Capstone Project
In this session you will work in pairs to explore a dataset using the skills you’ve learned in this series.
Workshop date: 2018-05-06
Author: Jon Pipitone, 2018
Learning objectives
- Practice using your skills of:
- Data organization and formulas in spreadsheets
- Cleaning up messy data and exploring using OpenRefine
- Data Wrangling and Visualisation in R
Tasks
In this session we’ll use a dataset of expenses from Yannay: Expenses-Budget2.xlsx
-
Download it the data (perhaps using
download.file()?) -
Get a feel for the data by opening it as a spreadsheet or using OpenRefine
-
Come up with a few specific questions you have of the data, and decide how you will go about answering them using Spreadsheets/OpenRefine/R
Consider the following
- Do you need edit the spreadsheet at all before you use it in OpenRefine? Why?

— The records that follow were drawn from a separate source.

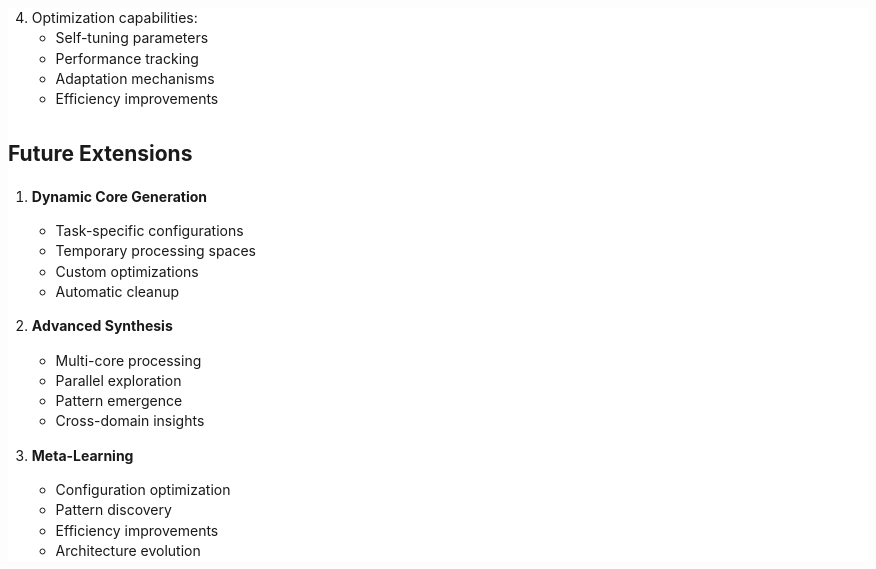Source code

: 4. Optimization capabilities:
   - Self-tuning parameters
   - Performance tracking
   - Adaptation mechanisms
   - Efficiency improvements

## Future Extensions

1. **Dynamic Core Generation**
   - Task-specific configurations
   - Temporary processing spaces
   - Custom optimizations
   - Automatic cleanup

2. **Advanced Synthesis**
   - Multi-core processing
   - Parallel exploration
   - Pattern emergence
   - Cross-domain insights

3. **Meta-Learning**
   - Configuration optimization
   - Pattern discovery
   - Efficiency improvements
   - Architecture evolution
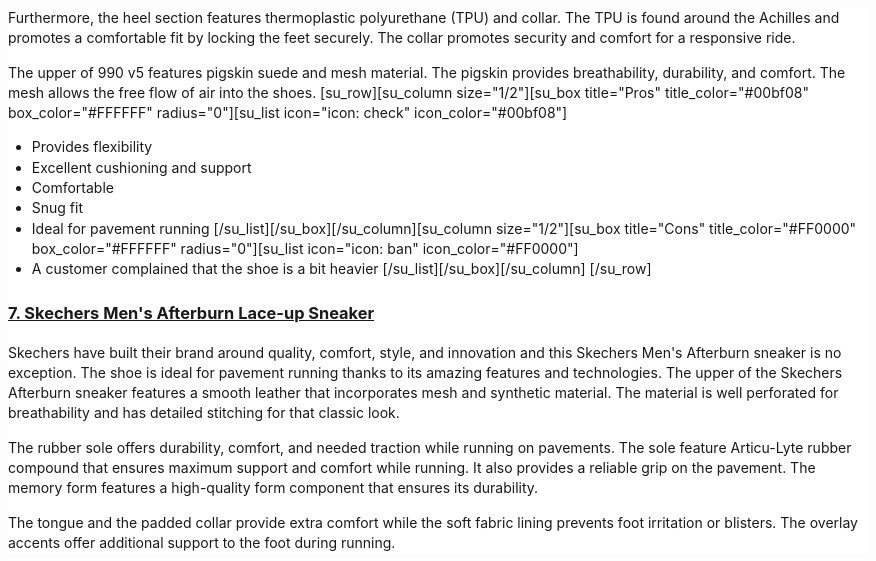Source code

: Furthermore, the heel section features thermoplastic polyurethane (TPU) and collar. The TPU is found around the Achilles and promotes a comfortable fit by locking the feet securely. The collar promotes security and comfort for a responsive ride.

The upper of 990 v5 features pigskin suede and mesh material. The pigskin provides breathability, durability, and comfort. The mesh allows the free flow of air into the shoes.
[su_row][su_column size="1/2"][su_box title="Pros" title_color="#00bf08" box_color="#FFFFFF" radius="0"][su_list icon="icon: check" icon_color="#00bf08"]
- Provides flexibility
- Excellent cushioning and support
- Comfortable
- Snug fit
- Ideal for pavement running
[/su_list][/su_box][/su_column][su_column size="1/2"][su_box title="Cons" title_color="#FF0000" box_color="#FFFFFF" radius="0"][su_list icon="icon: ban" icon_color="#FF0000"]
- A customer complained that the shoe is a bit heavier
[/su_list][/su_box][/su_column] [/su_row]
### [7. Skechers Men's Afterburn Lace-up Sneaker](https://www.amazon.com/dp/B00D881Q9A/?tag=p-policy-20)
Skechers have built their brand around quality, comfort, style, and innovation and this Skechers Men's Afterburn sneaker is no exception. The shoe is ideal for pavement running thanks to its amazing features and technologies.
[](https://www.amazon.com/dp/B01CTGOD9G/?tag=p-policy-20)
[](https://www.amazon.com/dp/B07BVZ6YRR/?tag=p-policy-20)
[](https://www.amazon.com/dp/B078SYZSVK/?tag=p-policy-20)
[](https://www.amazon.com/dp/B007OWTO4A/?tag=p-policy-20)
[](https://www.amazon.com/dp/B0012HR2I8/?tag=p-policy-20)
[](https://www.amazon.com/dp/B07LCMTQ68/?tag=p-policy-20)
[](https://www.amazon.com/dp/B07L6LLP61/?tag=shoesmix-20)
[](https://www.amazon.com/dp/B079RKBPQT/?tag=shoesmix-20)
[](https://www.amazon.com/dp/B07SKKT2FD/?tag=shoesmix-20)
[](https://www.amazon.com/dp/B07N171QLH/?tag=shoesmix-20)
[](https://www.amazon.com/dp/B0719MHX9L/?tag=shoesmix-20)
[](https://www.amazon.com/dp/B00B7EU1I4/?tag=spraypaintersden-20)
[](https://www.amazon.com/dp/B0026SSW8G/?tag=spraypaintersden-20)
[](https://www.amazon.com/dp/B0026SSW8G/?tag=spraypaintersden-20)
[](https://www.amazon.com/dp/B000FFYLJQ/?tag=spraypaintersden-20)
[](https://www.amazon.com/dp/B0026SSW8G/?tag=spraypaintersden-20)
[](https://www.amazon.com/dp/B00IKVLXYI/?tag=spraypaintersden-20)
[](https://www.amazon.com/dp/B00C0E0PR2/?tag=spraypaintersden-20)
[](https://www.amazon.com/dp/B00MDVLOBS/?tag=spraypaintersden-20)
[](https://www.amazon.com/dp/B00MV8MWEQ/?tag=p-policy-20)
The upper of the Skechers Afterburn sneaker features a smooth leather that incorporates mesh and synthetic material. The material is well perforated for breathability and has detailed stitching for that classic look.

The rubber sole offers durability, comfort, and needed traction while running on pavements. The sole feature Articu-Lyte rubber compound that ensures maximum support and comfort while running. It also provides a reliable grip on the pavement. The memory form features a high-quality form component that ensures its durability.

The tongue and the padded collar provide extra comfort while the soft fabric lining prevents foot irritation or blisters. The overlay accents offer additional support to the foot during running.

That is, does this spreadsheet follow the best practices we discussed?
- How do you know whether an entry is an expense or income?
- Look at the columns for specifying the date… Will you need to make any
changes? (ps. dates are complex. The
lubridatepackage is great for managing dates in R)
Some questions to get you started
- How much does Yannay spend per month?
- Has that changed over the years?
- What does he spend the most on every month beside tuition and rent?
- How well can you predict his monthly spending on eating out based on everything else you know?